Judge allows video in Padilla case
By CURT ANDERSON, Associated Press Writer 6/21/07
A federal judge agreed on Thursday to allow prosecutors to play an edited television interview of Osama bin Laden in the Jose Padilla terrorism support case, rejecting defense claims that images of the man blamed for the 2001 terror attacks would result in an unfair trial.
But U.S. District Judge Marcia Cooke ordered that the 1997 CNN interview shown to jurors on Friday be edited from more than 20 minutes to about seven minutes, and that one of the most chilling and inflammatory segments be removed altogether.
In the portion to be dropped, reporter Peter Arnett asks bin Laden about his future plans. "You'll see them and hear about them in the media, God willing," bin Laden responds.
"That puts a shiver down your spine," said Padilla attorney Anthony Natale.
Lawyers for all three defendants fought to keep the tape out of evidence, in part because it would evoke memories for jurors of the Sept. 11, 2001 terror attacks. The trial is not about those attacks and the charges don't involve violence against the U.S. at home or abroad, they said.
But Cooke agreed with prosecutors, who said the video is relevant to the Padilla case because his two co-defendants — Adham Amin Hassoun and Kifah Wael Jayyousi — discussed the bin Laden interview in phone calls intercepted by the FBI. The references establish that the two men supported bin Laden's declarations that violence is necessary to achieve Islamic extremist goals, prosecutor John Shipley said.
"This is a video that the defendants themselves watched, taped, listened to and celebrated," Shipley said. "It goes directly to their state of mind."
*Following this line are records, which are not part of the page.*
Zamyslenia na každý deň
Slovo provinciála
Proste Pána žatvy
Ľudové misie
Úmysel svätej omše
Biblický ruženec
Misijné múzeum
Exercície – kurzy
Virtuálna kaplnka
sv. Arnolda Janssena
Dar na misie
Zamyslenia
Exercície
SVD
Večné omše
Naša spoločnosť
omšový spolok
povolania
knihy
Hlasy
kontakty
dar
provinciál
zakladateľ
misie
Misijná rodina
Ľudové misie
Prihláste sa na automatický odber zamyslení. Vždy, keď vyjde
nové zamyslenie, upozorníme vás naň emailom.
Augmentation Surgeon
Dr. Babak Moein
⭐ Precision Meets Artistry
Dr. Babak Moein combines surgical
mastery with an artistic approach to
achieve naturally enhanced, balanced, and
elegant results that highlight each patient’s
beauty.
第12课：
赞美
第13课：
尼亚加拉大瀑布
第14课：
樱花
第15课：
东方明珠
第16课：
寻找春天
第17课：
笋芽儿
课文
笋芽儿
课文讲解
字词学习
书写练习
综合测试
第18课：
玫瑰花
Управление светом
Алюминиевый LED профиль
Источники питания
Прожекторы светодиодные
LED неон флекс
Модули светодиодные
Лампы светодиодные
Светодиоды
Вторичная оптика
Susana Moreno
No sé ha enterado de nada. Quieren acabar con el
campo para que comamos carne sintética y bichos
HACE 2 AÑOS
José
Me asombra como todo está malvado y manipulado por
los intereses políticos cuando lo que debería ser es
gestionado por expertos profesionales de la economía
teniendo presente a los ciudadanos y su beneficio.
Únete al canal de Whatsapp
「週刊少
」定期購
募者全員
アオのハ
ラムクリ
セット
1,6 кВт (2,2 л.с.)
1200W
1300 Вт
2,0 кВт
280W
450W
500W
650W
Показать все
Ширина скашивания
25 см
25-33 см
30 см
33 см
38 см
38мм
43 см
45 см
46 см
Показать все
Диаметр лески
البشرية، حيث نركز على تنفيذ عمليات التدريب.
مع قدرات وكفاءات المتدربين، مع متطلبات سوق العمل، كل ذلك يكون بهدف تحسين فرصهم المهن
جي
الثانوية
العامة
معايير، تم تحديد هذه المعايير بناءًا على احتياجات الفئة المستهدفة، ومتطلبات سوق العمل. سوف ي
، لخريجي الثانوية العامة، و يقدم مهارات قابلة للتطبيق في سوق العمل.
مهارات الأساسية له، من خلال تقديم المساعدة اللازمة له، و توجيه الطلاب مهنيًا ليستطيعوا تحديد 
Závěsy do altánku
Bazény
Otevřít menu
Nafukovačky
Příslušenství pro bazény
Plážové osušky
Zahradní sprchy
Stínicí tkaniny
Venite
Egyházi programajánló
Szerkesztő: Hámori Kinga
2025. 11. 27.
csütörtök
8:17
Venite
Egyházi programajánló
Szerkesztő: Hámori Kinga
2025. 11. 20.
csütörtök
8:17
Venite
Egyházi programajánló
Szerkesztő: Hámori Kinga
There's no evidence that Padilla ever heard or saw the bin Laden interview, and Cooke said she would inform jurors of that before the video is played.
The three defendants are charged with being part of a North American support cell for violent Muslim causes around the world. The defense has argued that they were not backing terrorism but helping oppressed and persecuted Muslims in Bosnia, Chechnya, Somalia and other 1990s global hotspots.
Padilla, a 36-year-old U.S. citizen, was added to the case in late 2005 after spending 3 1/2 years in military custody as an enemy combatant. Padilla was initially accused in 2002 of plotting with al-Qaida to detonate a radioactive "dirty bomb" inside the U.S., but those allegations are not part of the Miami trial.
The bin Laden interview took place about three years before prosecutors say Padilla filled out an application to attend an al-Qaida training camp in Afghanistan, which was bin Laden's base of operations.
Jurors will be shown powerful images of bin Laden speaking about the U.S. as "unjust, criminal and tyrannical" and labeling as "heroes" the perpetrators of Middle East bombings that killed American service personnel.
Much of the interview is a diatribe against the presence of U.S. soldiers in Saudi Arabia, the location of Islam's two holiest sites, and against the Saudi rulers for permitting it. Bin Laden also lauds Muslim mujahedeen fighters in Somalia who resisted U.S. troops.
If convicted, the three defendants could be sentenced to life in prison. The trial is nearing the end of its sixth week and is expected to last into August.